● Excerpted text:

Microsoft Analysis Services 2005 is designed to improve business intelligence performance in SQL Server. Among its new features are the Unified Dimensional Model, Data Source View, new aggregation functions and querying tools. Baya Pavliashvili brings you up to speed on MSAS while sharing some migration tips.

  In this series of tips about Microsoft Analysis Services (MSAS) 2005, I'll be discussing some of the new features...

available and how they affect migration from the existing applications developed with MSAS 2000. The new Analysis Services tool is considerably different from previous versions, so each tip will only cover a small subset of the new features.

ANALYSIS SERVICES 2005 FEATURES

   Unified Dimensional Model (UDM)
   Data source views
   New aggregation functions
   Failover clustering and multiple instances
   Querying and browsing tools
   Migration tips

 
Unified Dimensional Model (UDM)

MSAS 2005 introduces Unified Dimensional Model (UDM) – a concept that attempts to use MSAS for reporting as well as analytics. Traditional analytics lack flexibility but they provide faster response time than traditional reports. Traditional reports are flexible, but usually take a long time to generate. Let me elaborate on this idea and show you how it applies to different versions of Analysis Services.

Note: Many people who are relatively new to Analysis Services think that UDM is an actual feature found in MSAS 2005. Don't waste your time looking through SQL Server Management Studio (SSMS) or Business Intelligence Development Studio (BIDS) because you won't find it. UDM is simply a concept -- it is an attempt to marry reporting and analytics.

● Stated goal 1:
In the Analysis Services text, which two tools does the note say you won't find UDM in?
● Stated goal 2:
Repeat the Analysis Services text from "ANALYSIS SERVICES 2005 FEATURES" up to and including "of Analysis Services.".
The lines after this point come from a separate source.

● Provided data:
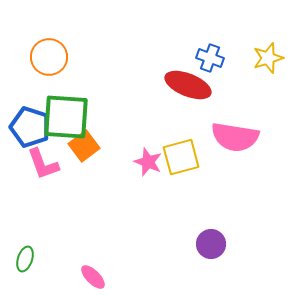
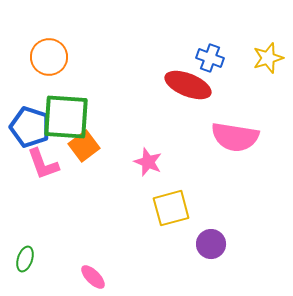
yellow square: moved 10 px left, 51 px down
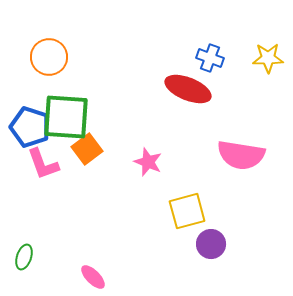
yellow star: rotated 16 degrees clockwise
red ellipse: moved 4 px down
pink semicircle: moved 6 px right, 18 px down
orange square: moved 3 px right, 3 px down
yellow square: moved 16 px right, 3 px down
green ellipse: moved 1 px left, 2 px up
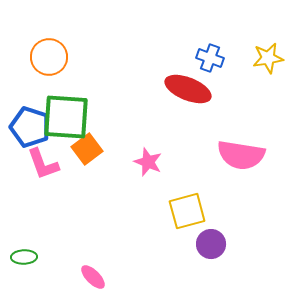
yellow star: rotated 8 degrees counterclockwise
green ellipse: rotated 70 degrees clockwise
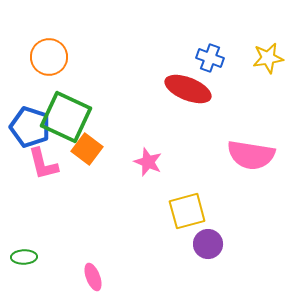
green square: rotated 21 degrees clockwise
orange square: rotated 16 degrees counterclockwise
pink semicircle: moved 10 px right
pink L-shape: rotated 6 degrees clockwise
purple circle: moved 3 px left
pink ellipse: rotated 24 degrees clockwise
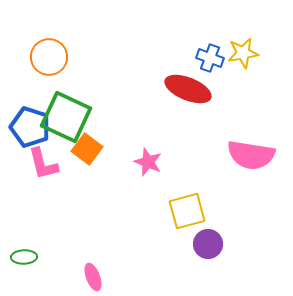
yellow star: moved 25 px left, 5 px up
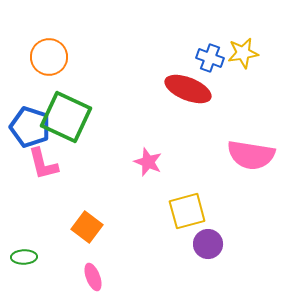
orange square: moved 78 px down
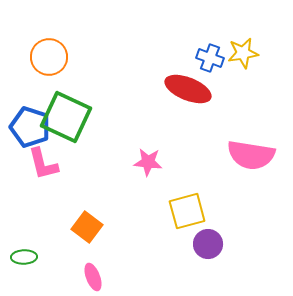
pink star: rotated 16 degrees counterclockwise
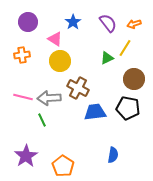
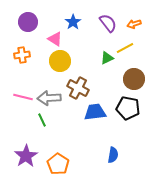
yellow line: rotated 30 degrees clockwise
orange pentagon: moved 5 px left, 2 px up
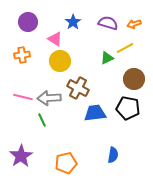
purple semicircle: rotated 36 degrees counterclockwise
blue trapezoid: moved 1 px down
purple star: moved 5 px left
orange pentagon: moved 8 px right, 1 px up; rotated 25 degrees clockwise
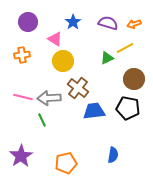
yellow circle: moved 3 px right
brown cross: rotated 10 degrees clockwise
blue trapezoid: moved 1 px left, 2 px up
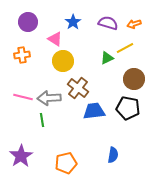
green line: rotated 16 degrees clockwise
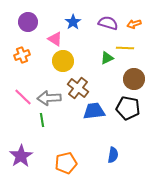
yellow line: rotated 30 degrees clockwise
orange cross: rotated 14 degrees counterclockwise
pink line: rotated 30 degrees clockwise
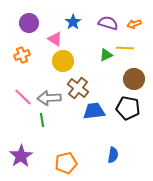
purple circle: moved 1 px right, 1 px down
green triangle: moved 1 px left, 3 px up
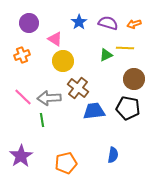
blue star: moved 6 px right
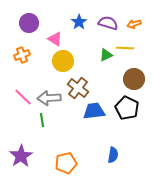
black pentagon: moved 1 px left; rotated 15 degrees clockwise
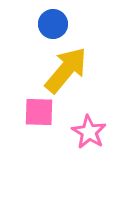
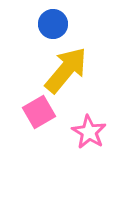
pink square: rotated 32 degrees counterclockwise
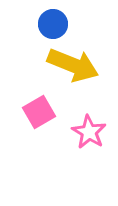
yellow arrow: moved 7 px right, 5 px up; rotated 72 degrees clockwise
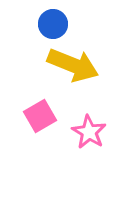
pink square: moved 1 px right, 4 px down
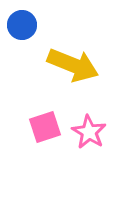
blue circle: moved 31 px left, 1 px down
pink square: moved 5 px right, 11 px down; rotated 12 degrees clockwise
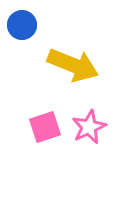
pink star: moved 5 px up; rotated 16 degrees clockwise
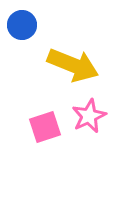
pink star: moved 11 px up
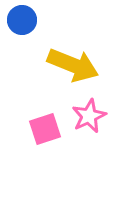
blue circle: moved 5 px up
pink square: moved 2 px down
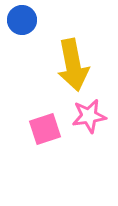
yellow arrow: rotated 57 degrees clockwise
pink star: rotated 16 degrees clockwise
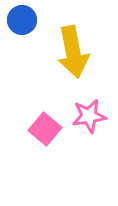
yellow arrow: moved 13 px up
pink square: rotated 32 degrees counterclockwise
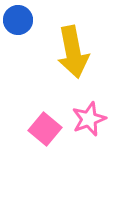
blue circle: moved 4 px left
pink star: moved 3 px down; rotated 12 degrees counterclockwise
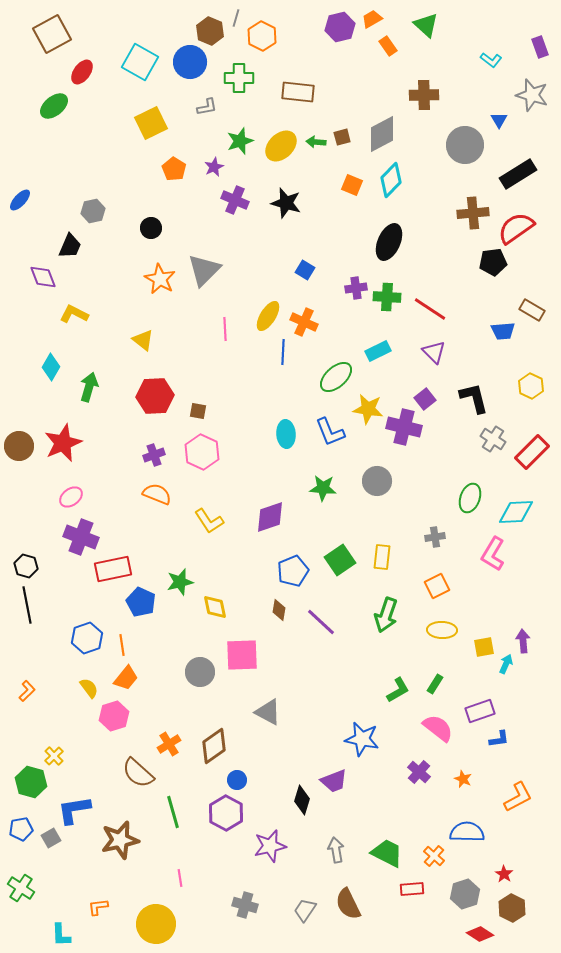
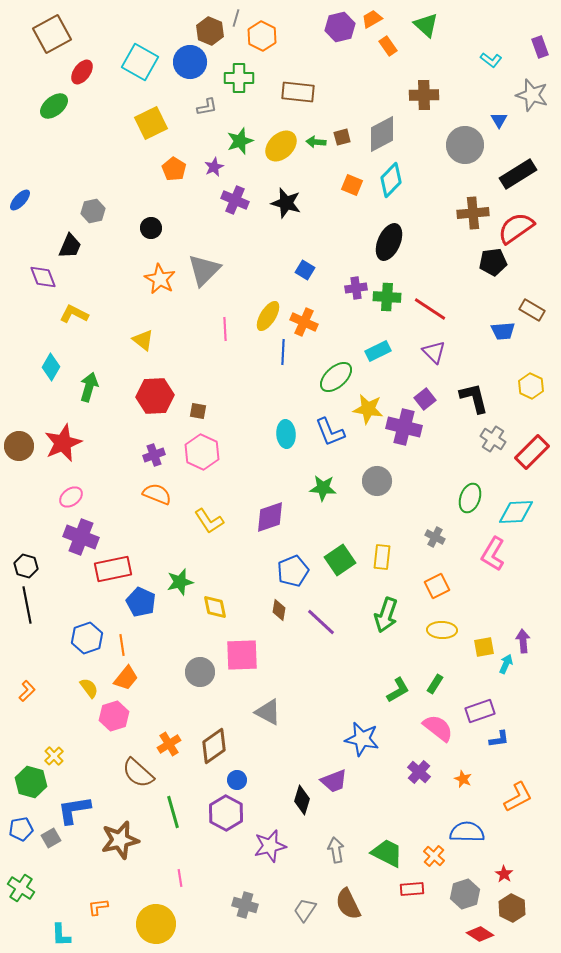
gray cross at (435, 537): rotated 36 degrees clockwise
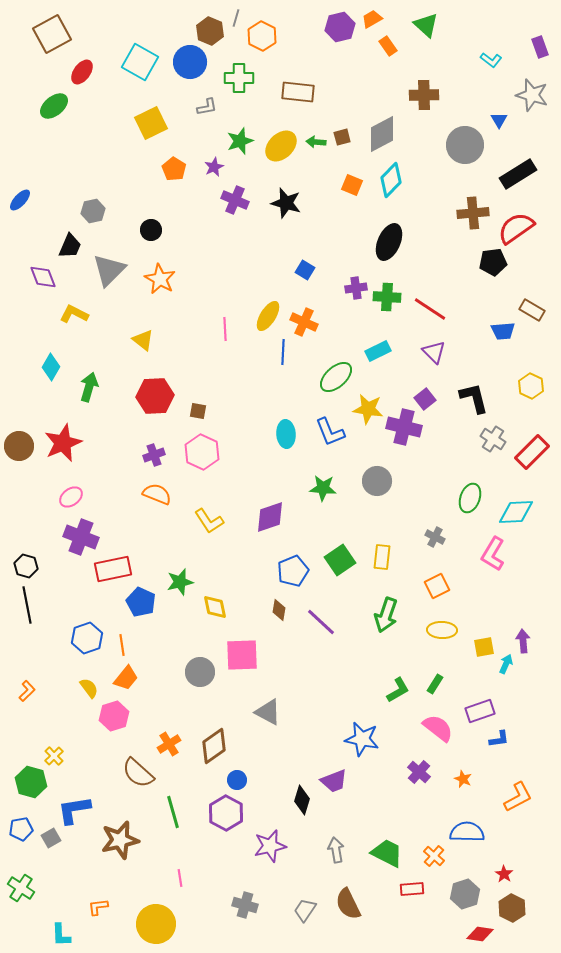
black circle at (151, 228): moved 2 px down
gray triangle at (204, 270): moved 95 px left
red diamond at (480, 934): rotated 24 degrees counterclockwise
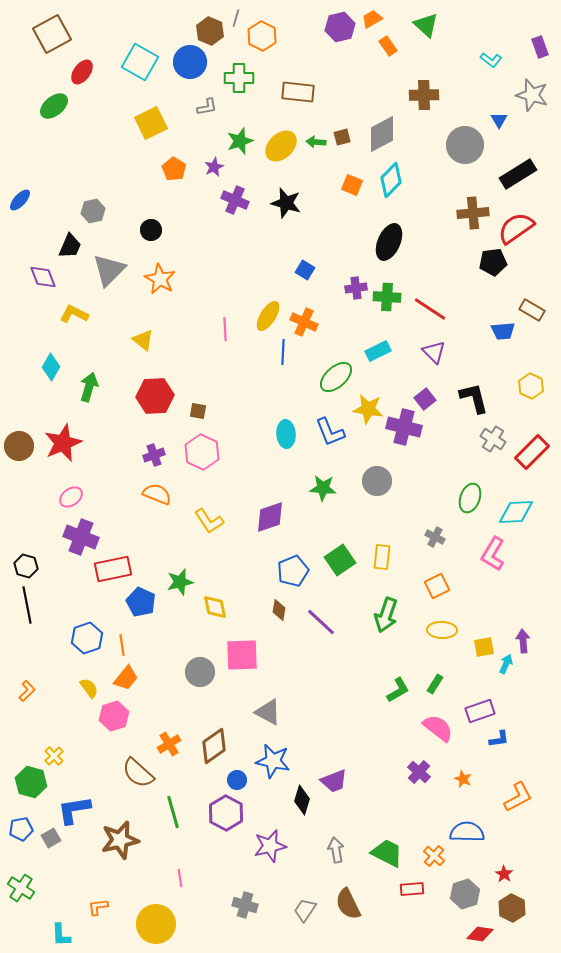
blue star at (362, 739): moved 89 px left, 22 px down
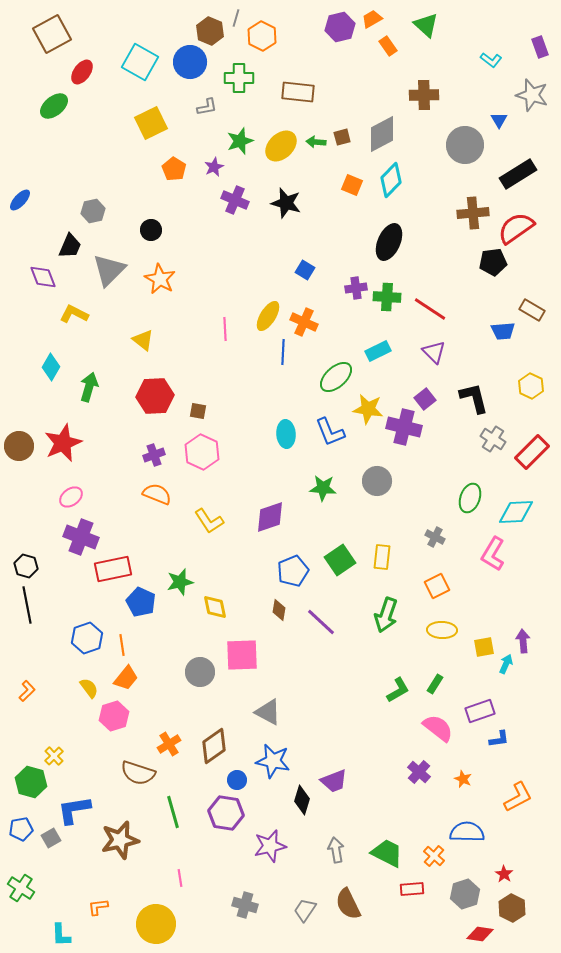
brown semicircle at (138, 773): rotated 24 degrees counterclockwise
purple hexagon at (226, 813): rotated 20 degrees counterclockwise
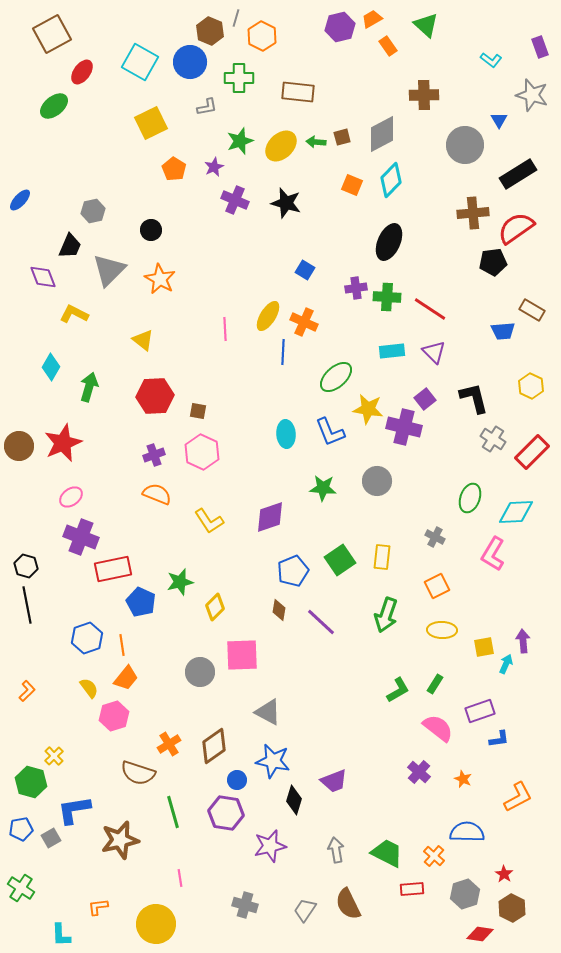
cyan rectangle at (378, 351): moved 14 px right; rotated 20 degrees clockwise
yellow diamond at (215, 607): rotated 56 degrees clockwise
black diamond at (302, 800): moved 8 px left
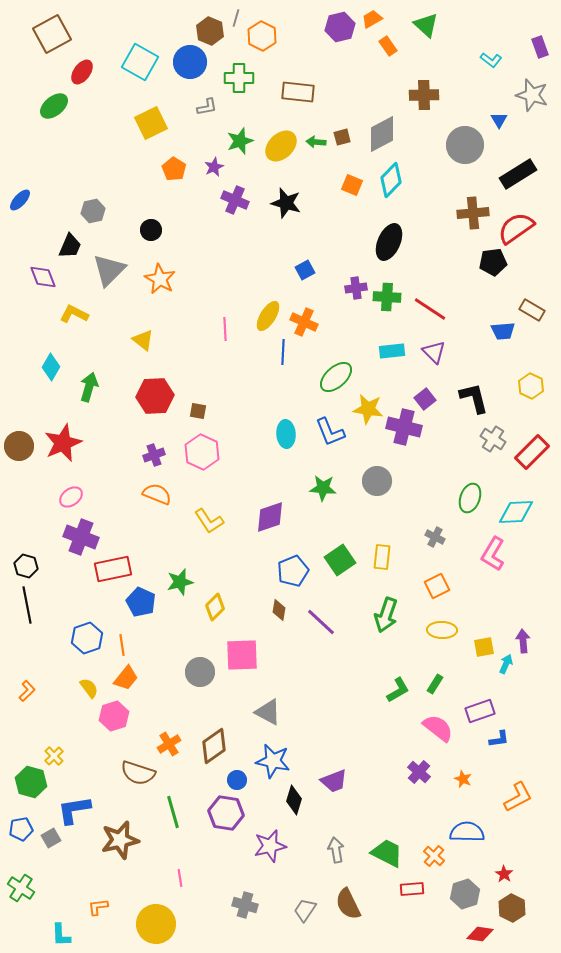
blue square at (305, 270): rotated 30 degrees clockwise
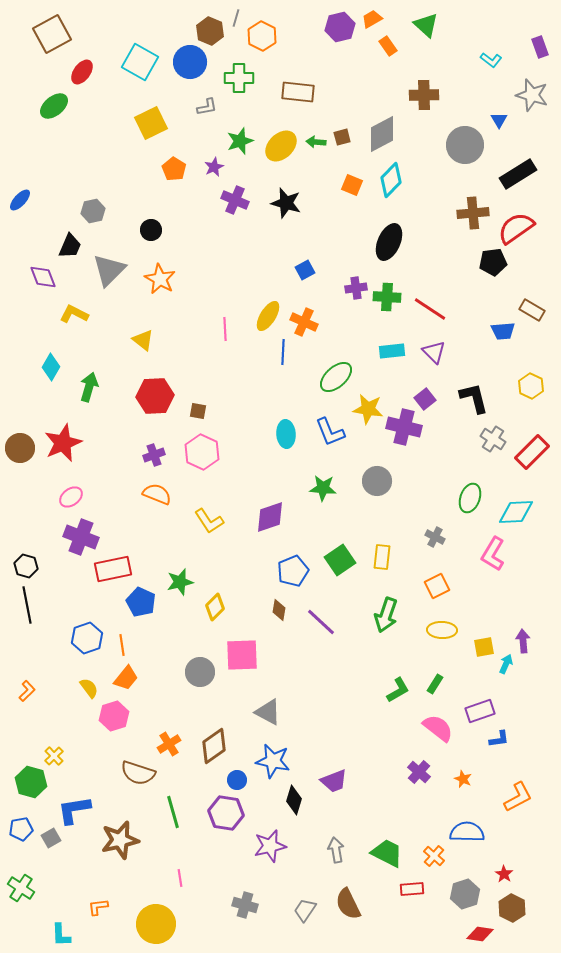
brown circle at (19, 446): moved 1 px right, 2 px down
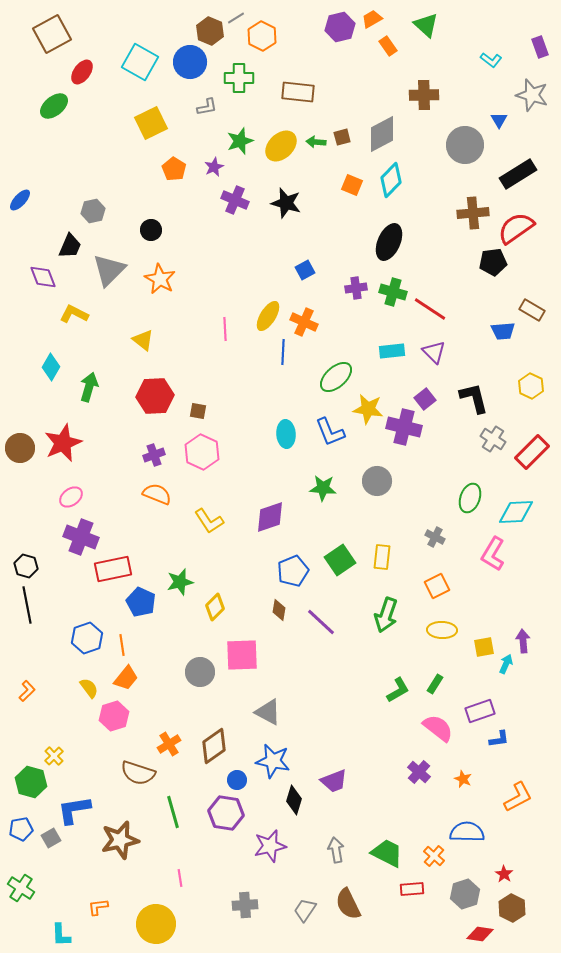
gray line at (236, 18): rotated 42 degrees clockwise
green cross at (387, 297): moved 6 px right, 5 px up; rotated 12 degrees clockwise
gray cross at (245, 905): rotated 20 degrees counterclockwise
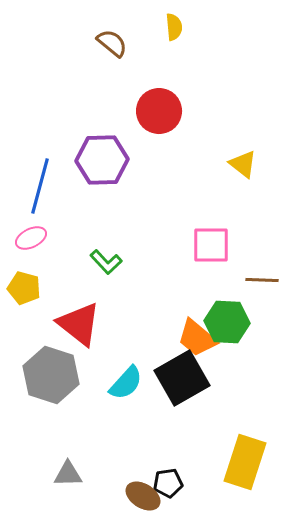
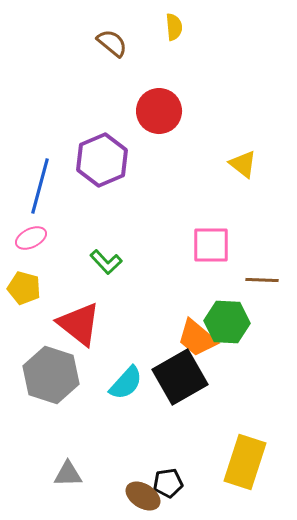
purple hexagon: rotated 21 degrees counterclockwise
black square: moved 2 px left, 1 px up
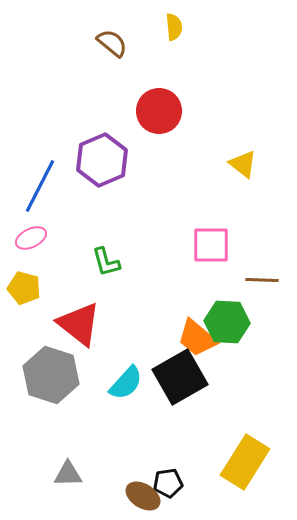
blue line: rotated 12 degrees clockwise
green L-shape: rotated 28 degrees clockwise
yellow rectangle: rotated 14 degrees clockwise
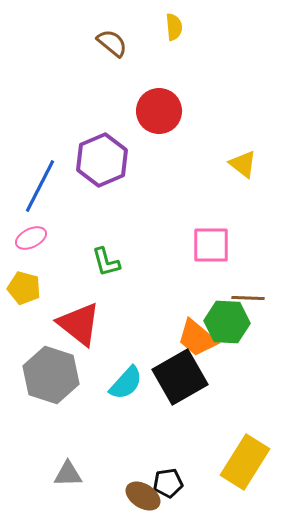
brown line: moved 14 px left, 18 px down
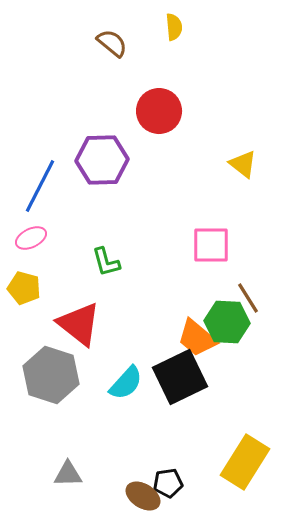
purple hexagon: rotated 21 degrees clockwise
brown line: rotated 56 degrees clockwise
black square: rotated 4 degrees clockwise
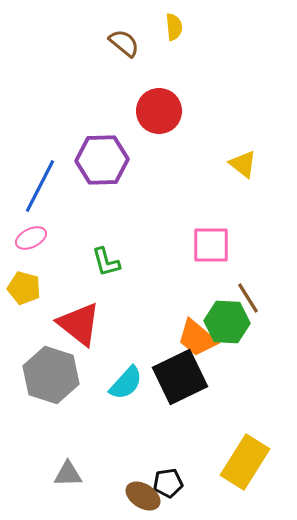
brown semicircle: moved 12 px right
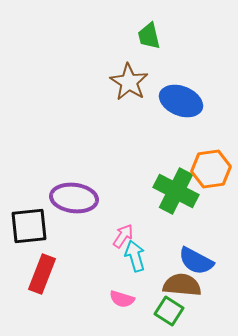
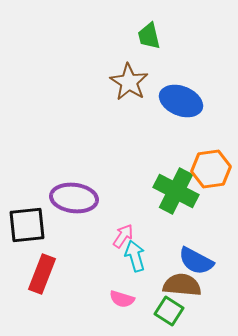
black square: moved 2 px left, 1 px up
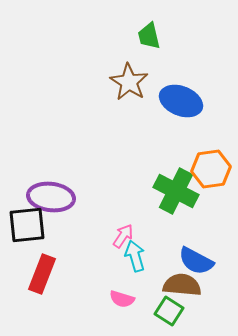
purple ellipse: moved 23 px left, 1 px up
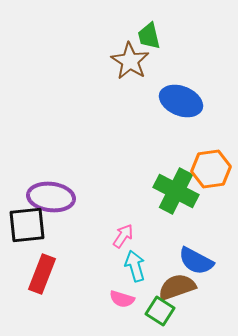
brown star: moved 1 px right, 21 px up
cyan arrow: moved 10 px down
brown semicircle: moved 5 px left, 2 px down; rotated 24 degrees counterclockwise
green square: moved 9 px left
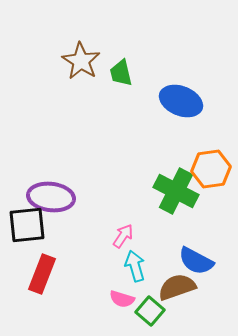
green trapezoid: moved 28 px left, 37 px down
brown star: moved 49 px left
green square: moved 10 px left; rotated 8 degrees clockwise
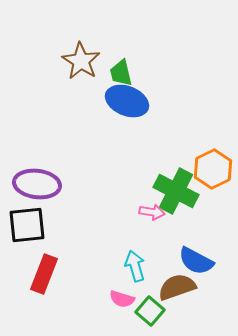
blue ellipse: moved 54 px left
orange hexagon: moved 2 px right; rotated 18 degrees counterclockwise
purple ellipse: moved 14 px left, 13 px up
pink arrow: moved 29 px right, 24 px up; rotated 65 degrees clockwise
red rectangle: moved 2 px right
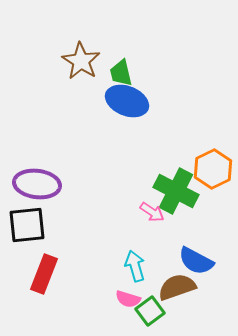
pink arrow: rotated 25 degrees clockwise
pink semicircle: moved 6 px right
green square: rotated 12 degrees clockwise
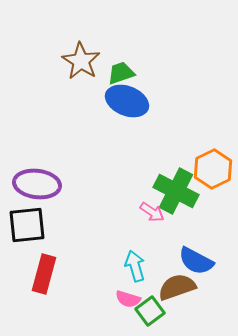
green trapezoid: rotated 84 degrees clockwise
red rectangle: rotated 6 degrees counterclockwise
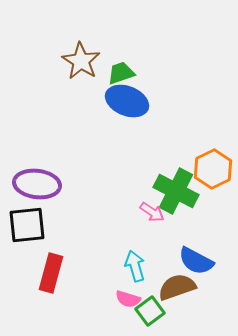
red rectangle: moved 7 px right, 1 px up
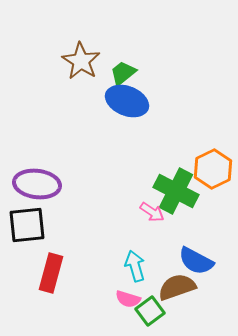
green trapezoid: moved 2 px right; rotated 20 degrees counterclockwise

● Task response 1:
SQL Server Management Studio (SSMS) and Business Intelligence Development Studio (BIDS).

● Task response 2:
ANALYSIS SERVICES 2005 FEATURES

   Unified Dimensional Model (UDM)
   Data source views
   New aggregation functions
   Failover clustering and multiple instances
   Querying and browsing tools
   Migration tips

 
Unified Dimensional Model (UDM)

MSAS 2005 introduces Unified Dimensional Model (UDM) – a concept that attempts to use MSAS for reporting as well as analytics. Traditional analytics lack flexibility but they provide faster response time than traditional reports. Traditional reports are flexible, but usually take a long time to generate. Let me elaborate on this idea and show you how it applies to different versions of Analysis Services.